Figure 2.

Significant arterial tortuosity and venous dilation are present in retinas of mice exposed to OIR. The retinas of mice exposed to the OIR model and untreated controls were flat mounted and stained with FITC-isolectin B4, a marker for endothelial cells. In OIR-treated mice at P12 (immediately after hyperoxia treatment), the major vessels traversing the central avascular area were straight and without evidence for dilation ([A] left). At P17, the size of the central avascular area was decreased, and vessel sprouts were visible along the dilated central veins. The presence of tufts and vascular tortuosity, as well as the dilation of veins, was clearly evident when compared to what was seen in untreated P17 control mice ([A], middle and right).
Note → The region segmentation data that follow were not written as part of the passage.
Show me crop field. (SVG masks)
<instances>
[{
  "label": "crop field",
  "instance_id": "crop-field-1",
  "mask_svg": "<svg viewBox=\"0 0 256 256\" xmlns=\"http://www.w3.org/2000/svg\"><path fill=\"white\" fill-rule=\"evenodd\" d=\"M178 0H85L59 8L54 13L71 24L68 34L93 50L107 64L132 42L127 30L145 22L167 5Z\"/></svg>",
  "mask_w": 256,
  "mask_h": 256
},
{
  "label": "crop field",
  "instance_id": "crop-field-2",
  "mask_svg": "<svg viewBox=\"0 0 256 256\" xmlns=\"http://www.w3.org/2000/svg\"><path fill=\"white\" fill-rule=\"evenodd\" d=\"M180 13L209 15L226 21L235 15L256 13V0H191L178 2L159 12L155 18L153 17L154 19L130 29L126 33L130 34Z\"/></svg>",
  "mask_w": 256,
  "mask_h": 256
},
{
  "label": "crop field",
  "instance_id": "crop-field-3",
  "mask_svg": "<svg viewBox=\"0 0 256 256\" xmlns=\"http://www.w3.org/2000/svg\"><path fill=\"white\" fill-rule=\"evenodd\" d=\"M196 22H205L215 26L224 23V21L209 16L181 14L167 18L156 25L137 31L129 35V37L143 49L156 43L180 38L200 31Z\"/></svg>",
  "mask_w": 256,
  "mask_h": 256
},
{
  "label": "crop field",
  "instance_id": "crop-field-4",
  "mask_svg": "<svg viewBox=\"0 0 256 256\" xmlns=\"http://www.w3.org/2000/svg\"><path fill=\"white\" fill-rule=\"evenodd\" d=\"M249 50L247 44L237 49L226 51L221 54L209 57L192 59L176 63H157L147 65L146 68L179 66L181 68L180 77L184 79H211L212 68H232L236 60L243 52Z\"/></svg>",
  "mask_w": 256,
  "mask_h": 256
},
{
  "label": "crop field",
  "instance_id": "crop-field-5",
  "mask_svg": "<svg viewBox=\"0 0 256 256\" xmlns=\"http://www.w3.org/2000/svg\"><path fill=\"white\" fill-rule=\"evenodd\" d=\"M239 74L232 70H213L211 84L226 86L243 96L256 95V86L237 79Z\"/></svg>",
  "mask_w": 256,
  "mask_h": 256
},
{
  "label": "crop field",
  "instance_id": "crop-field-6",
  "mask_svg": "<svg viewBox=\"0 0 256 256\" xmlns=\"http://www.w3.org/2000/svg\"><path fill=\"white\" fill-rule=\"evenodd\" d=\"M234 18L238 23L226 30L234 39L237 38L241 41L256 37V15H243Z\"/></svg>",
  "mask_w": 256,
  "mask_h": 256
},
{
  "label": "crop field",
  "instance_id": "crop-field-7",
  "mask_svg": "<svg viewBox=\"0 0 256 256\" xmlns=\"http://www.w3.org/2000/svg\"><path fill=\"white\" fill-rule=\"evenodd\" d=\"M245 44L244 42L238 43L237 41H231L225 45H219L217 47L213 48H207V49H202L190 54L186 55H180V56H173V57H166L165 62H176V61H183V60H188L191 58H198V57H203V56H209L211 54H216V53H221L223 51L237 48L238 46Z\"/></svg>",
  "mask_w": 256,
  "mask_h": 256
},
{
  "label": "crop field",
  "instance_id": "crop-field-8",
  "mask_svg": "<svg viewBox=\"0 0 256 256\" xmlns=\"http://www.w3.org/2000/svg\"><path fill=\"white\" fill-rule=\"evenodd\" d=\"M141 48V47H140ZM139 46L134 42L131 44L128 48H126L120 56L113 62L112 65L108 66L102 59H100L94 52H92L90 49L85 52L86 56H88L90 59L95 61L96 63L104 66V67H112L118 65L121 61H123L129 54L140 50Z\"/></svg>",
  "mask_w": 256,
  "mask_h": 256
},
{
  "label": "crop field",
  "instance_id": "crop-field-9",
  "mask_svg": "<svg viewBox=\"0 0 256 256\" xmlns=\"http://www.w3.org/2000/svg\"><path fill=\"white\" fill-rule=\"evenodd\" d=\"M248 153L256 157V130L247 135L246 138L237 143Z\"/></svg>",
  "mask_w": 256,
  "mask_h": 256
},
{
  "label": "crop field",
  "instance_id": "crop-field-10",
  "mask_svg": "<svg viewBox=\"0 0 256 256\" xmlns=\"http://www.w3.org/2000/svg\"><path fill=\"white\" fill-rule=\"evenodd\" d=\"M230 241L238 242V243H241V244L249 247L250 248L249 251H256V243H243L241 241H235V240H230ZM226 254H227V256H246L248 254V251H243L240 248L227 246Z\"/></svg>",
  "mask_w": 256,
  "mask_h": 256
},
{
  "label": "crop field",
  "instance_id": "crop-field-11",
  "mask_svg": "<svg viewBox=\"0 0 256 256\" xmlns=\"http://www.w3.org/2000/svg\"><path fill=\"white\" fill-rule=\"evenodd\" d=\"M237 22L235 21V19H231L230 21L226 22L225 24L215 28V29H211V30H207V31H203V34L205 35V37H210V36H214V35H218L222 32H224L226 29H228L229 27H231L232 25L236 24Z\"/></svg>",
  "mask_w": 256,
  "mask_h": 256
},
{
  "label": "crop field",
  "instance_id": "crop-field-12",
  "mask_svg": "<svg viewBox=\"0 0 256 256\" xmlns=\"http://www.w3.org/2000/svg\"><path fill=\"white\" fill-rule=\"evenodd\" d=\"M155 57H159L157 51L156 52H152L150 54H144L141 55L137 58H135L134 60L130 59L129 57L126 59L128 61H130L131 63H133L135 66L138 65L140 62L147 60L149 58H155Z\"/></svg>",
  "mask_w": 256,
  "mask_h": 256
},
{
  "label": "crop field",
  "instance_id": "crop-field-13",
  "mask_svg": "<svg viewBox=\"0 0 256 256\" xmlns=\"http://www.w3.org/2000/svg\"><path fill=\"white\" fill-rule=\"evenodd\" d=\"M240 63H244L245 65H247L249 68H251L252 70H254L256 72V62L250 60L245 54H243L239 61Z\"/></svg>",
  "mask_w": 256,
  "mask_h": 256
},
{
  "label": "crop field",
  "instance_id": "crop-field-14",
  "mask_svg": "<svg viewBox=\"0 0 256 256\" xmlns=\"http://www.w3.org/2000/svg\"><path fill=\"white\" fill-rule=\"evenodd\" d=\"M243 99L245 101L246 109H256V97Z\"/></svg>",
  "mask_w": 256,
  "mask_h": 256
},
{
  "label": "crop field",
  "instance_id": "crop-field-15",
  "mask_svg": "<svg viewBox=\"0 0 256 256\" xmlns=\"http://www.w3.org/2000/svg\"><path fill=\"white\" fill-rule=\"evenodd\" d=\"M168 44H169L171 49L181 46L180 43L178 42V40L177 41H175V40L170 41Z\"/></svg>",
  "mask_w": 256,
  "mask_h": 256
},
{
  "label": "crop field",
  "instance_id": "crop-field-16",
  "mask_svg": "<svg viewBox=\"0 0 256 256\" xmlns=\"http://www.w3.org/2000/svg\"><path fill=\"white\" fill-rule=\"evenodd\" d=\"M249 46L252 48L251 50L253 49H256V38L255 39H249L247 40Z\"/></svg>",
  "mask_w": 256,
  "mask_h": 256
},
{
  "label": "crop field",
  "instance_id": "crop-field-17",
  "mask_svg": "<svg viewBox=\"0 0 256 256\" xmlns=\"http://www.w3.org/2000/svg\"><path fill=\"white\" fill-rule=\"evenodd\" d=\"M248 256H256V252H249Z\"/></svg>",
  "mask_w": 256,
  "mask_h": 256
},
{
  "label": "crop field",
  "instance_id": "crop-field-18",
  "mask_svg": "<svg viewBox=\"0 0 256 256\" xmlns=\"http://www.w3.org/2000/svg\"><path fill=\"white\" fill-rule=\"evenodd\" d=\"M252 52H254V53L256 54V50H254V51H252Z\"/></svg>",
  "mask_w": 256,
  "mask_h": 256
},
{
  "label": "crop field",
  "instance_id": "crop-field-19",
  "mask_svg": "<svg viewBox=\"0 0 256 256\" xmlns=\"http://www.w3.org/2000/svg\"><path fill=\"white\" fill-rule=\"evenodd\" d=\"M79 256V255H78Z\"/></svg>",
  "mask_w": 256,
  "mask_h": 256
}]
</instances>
The quantification of vascular tortuosity (see Materials and Methods for details) showed a significant increase at P17 in mice exposed to OIR compared to untreated controls (B). Measurements of vessel diameter demonstrated that arteries were not dilated in OIR-treated or control mice, whereas veins showed a significant increase in dilation at P17 (C). Ct, controls. The quantification of vaso-obliteration and neovascularization showed a significant increase in the size of the central avascular area (D), as well as in the numbers of endothelial cells that crossed the internal limiting membrane (E), following OIR treatment compared to no treatment. Data represent means ± SEM; *P ≤ 0.05. Images are representative of n = 7 for untreated controls, n = 22 for OIR-treated samples.